Turning our hearts and our thoughts toward the spiritual world – the eternal reality, as opposed to this fleeting material existence, which invariably disappoints us – gives us a respite from our temporal troubles. Focusing on that spiritual world helps us see the long view, far into the future, instead of the short-term, day-to-day one, which will perpetually challenge us with tests, trials, and tribulations.

Of course, like all things, developing this kind of joyous spiritual focus takes work. It doesn’t happen in a day or a week or a month. It requires an ongoing, systematic spiritual discipline – an agreement with yourself to commit to a daily practice of meditation, reflection, and prayer.

RELATED: How Meditation Jump-Started My Journey Out of Darkness

That regular spiritual practice gives everyone who engages in it the great gift of detachment. With it, your own immediate concerns recede in importance, and the concerns of others become more significant. Spirituality causes a sense of selflessness to arise. A calm comes over your consciousness. Newly engaged in the lives of others, each person with a consistent spiritual discipline watches the world with a wider lens, which minimizes individual difficulties and maximizes awareness, allowing our hearts to obtain the beauty and love and unity our souls truly need for spiritual and psychological health.

Once you’ve done that work overtime it definitely pays off, reducing existential pain and despair. Multiple scientific studies have shown that this kind of spiritual discipline, when employed regularly, helps lower blood pressure, alleviate stress and anxiety, and create more emotional resiliency. Also, those who enter into and honor a commitment to a sustained spiritual discipline gradually become less concerned with their troubles and less agitated by the changes and chances of the material world. Their stress diminishes. They enter into a spiritual state that confers peace rather than pain, that centers on the happiness of others rather than their own, and that allows individual despair to be replaced by collective joy.

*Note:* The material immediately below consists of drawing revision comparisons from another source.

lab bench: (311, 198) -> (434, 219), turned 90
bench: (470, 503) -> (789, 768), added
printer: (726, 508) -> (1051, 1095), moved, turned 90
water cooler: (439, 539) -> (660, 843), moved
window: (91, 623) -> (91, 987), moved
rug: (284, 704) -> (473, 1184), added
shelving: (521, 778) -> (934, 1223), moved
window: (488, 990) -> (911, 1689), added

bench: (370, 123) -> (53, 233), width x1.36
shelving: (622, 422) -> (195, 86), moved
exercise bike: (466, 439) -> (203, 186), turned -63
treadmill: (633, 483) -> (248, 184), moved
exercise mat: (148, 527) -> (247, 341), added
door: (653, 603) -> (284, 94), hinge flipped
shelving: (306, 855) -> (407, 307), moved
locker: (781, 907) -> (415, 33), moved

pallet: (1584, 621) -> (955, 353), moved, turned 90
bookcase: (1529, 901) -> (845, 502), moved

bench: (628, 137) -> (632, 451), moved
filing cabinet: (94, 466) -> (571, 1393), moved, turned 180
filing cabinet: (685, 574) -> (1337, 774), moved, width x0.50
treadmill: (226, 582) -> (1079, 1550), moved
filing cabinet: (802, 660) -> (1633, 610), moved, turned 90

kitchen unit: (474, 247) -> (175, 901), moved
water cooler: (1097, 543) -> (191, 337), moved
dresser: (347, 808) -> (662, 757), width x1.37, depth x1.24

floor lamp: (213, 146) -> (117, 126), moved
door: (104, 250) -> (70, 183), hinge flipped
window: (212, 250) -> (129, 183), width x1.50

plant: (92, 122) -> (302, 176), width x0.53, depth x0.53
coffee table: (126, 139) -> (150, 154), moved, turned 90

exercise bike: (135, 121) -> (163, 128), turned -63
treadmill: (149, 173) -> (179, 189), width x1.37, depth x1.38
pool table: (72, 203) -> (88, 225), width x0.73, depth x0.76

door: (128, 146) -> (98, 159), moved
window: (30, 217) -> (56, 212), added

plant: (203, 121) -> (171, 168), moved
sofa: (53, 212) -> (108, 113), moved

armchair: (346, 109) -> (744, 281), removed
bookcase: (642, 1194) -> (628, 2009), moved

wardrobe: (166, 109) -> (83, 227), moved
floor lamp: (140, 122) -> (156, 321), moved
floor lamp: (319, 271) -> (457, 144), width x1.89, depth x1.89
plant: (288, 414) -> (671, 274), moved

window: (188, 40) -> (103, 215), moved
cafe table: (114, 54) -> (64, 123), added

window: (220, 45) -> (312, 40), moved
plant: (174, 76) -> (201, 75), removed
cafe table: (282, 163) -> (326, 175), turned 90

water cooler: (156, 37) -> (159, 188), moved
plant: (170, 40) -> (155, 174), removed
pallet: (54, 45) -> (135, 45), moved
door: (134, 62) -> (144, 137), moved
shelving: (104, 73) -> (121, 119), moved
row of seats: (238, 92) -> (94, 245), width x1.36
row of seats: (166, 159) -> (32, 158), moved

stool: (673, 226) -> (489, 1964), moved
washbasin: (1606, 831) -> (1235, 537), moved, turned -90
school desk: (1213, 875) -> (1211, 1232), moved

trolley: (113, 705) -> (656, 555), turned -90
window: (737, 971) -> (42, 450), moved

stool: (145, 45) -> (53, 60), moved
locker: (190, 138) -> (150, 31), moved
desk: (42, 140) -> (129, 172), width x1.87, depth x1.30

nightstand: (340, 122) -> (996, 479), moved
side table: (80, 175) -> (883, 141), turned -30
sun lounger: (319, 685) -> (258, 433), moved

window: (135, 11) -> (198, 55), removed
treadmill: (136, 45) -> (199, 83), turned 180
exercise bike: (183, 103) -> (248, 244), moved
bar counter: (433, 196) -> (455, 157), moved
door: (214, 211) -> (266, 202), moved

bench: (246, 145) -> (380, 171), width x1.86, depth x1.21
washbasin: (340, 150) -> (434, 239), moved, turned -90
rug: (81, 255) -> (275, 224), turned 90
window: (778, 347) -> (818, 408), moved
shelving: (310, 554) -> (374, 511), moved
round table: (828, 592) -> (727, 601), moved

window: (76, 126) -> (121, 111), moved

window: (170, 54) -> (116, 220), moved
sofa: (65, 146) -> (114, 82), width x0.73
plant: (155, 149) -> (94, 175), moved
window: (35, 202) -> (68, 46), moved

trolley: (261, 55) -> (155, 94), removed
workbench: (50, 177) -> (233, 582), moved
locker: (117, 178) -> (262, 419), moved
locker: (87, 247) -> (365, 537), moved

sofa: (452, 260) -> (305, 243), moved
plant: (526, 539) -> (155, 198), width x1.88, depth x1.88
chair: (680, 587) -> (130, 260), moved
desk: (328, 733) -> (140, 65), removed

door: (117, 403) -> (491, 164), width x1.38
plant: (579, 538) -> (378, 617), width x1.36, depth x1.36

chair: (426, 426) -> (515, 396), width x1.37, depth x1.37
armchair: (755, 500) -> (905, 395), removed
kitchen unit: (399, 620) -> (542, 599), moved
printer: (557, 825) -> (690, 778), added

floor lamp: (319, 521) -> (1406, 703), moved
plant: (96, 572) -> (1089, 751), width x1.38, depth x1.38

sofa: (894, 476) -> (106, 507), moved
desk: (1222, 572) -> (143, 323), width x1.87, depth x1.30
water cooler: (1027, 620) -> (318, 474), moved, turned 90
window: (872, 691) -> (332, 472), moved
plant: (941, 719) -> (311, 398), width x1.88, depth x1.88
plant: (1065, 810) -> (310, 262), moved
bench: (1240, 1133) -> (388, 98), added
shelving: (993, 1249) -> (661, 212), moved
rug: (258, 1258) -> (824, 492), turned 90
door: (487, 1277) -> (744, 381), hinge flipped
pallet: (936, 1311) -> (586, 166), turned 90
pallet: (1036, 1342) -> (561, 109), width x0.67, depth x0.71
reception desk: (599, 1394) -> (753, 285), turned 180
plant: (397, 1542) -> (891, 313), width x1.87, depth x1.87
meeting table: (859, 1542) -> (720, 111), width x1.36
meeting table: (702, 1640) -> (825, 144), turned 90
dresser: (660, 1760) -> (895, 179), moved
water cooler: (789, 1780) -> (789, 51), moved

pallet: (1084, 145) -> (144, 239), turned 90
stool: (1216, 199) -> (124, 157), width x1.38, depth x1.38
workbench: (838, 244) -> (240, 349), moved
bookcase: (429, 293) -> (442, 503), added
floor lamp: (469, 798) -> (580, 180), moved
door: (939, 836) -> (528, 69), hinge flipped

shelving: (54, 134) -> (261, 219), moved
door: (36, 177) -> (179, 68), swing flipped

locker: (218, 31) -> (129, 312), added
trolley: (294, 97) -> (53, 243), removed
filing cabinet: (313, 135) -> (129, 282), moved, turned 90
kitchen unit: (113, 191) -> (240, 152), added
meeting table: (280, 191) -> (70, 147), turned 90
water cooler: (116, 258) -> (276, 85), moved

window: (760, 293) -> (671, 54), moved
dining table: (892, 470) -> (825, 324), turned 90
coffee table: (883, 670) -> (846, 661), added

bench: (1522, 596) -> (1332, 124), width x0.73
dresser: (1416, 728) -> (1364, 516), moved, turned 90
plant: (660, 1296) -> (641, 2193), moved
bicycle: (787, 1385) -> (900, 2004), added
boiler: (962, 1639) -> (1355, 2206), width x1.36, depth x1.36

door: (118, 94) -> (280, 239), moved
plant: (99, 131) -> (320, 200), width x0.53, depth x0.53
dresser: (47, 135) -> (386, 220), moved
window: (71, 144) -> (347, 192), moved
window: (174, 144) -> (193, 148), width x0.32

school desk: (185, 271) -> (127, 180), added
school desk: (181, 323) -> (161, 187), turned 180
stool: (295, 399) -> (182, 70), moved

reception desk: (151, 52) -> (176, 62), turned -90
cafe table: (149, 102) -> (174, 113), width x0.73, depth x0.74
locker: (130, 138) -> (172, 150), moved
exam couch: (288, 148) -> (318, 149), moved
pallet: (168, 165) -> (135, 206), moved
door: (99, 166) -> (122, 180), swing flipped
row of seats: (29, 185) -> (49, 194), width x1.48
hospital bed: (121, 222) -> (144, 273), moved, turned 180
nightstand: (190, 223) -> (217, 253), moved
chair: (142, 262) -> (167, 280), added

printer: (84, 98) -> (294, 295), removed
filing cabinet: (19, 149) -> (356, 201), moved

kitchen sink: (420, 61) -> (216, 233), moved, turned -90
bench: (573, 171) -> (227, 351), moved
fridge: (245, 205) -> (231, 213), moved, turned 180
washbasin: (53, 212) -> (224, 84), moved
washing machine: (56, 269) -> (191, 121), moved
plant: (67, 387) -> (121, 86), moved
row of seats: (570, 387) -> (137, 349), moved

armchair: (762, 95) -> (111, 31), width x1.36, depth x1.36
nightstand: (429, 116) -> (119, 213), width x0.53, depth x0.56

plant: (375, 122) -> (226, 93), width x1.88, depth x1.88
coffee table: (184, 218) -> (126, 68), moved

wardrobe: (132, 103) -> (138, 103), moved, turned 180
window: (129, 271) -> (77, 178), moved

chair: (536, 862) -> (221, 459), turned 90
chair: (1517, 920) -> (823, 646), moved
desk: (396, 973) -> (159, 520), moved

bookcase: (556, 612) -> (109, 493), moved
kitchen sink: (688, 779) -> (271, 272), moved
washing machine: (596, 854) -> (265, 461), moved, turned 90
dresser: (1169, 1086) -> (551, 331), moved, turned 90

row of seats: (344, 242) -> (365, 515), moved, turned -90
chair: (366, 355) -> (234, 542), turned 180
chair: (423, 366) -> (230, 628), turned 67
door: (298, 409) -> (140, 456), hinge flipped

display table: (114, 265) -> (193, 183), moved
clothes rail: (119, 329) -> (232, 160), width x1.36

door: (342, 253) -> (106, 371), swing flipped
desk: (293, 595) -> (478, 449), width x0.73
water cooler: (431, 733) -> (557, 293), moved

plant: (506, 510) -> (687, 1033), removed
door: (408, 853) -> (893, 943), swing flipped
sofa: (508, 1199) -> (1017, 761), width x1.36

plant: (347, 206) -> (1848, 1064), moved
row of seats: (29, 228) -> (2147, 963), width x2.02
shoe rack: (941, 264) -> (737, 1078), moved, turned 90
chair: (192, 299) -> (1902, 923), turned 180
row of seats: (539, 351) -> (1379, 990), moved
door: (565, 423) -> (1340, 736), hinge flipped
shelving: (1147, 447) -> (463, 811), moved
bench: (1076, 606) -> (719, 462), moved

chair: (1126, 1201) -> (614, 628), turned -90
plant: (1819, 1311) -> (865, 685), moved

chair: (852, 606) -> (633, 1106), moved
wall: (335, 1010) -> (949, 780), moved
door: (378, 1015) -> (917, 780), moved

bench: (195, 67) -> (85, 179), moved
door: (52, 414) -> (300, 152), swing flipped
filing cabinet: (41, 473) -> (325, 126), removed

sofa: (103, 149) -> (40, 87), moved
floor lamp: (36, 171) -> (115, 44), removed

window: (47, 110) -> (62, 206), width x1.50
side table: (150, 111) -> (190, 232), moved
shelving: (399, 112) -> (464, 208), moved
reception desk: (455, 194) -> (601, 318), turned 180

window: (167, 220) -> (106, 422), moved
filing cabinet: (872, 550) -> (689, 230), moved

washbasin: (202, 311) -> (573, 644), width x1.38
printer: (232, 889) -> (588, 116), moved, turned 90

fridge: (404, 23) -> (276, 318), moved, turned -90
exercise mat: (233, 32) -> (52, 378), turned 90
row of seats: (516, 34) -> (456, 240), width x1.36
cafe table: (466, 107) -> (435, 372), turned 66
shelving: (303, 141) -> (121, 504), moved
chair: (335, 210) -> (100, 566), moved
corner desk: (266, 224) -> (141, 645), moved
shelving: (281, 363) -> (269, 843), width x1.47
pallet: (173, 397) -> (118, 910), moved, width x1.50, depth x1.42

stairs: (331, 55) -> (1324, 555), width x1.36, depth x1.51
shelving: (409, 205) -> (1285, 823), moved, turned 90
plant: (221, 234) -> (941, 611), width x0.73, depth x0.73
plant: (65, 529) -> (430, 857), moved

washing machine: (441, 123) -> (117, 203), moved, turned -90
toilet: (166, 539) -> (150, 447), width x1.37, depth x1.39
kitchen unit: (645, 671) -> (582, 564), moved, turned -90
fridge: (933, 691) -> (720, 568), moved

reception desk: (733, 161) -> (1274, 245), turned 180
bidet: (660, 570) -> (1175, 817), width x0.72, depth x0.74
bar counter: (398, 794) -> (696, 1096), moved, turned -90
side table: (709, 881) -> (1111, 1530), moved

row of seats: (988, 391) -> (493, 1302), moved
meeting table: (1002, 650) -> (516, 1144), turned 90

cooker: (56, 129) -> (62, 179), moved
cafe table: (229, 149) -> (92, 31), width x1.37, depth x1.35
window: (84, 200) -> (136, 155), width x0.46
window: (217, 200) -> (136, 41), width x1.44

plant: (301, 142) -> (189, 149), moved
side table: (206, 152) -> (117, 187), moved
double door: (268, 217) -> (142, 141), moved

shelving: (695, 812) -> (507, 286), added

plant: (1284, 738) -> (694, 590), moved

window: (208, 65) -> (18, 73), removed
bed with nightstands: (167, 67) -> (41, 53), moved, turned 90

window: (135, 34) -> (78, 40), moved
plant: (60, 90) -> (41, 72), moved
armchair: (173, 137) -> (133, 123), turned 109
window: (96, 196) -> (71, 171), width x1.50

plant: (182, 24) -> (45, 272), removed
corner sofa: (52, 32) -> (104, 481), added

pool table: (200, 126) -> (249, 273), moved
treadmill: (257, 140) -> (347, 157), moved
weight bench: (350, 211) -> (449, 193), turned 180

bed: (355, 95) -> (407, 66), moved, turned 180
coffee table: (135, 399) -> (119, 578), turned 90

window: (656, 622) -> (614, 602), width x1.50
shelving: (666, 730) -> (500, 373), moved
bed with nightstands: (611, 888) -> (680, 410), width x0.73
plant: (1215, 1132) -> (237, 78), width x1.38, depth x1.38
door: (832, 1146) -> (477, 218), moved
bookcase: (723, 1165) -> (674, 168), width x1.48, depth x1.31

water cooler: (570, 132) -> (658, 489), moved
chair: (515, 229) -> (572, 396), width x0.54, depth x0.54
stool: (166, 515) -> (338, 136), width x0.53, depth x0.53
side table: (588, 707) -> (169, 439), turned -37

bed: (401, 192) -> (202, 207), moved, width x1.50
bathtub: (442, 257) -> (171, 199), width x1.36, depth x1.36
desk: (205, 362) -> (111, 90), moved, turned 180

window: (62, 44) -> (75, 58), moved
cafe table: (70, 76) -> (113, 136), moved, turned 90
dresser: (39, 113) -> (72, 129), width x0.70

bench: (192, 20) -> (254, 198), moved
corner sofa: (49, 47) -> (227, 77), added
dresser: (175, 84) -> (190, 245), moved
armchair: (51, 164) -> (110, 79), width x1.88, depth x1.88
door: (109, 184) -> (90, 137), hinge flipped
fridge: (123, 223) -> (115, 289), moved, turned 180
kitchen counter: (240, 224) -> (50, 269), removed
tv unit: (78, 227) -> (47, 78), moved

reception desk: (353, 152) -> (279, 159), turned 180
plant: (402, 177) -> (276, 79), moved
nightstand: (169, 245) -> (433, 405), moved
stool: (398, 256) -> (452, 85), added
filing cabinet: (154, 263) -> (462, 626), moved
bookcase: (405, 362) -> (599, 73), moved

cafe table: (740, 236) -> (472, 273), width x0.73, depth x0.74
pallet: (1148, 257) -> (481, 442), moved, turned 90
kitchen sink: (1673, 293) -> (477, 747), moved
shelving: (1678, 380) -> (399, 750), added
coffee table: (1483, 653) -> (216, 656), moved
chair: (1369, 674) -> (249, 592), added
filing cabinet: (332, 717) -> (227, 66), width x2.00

In Mahmud’s Diary, Abdu’l-Baha described that spiritual state with this beautiful metaphor:

Man must become evanescent and self-denying. Then all the difficulties and hardships of the world will not touch him. He will become like unto a sea, although on its surface the tempest is raging and the mountainous waves rising, in its depth there is complete calmness.

If you haven’t already developed that complete calmness, you can start today. Simply sit yourself down in a quiet place, give yourself some time, and allow your mind to meditatively reflect. Pray, if you like, and ask the Creator for the answers to your questions. Or pose those questions to yourself: how can I transcend the petty material concerns I encounter every day? How do I connect with a deeper and more profound reality? How can I sustain the feelings of peace and joy I need?

Don’t just do this once. Make it a consistent practice. Find time for it every day. Soon, if you let it become a regular part of your life, you’ll begin to see it as essential to your well-being. You’ll discover depths in yourself that you weren’t aware of before. Ultimately, your despair will dissipate, and your happiness will increase.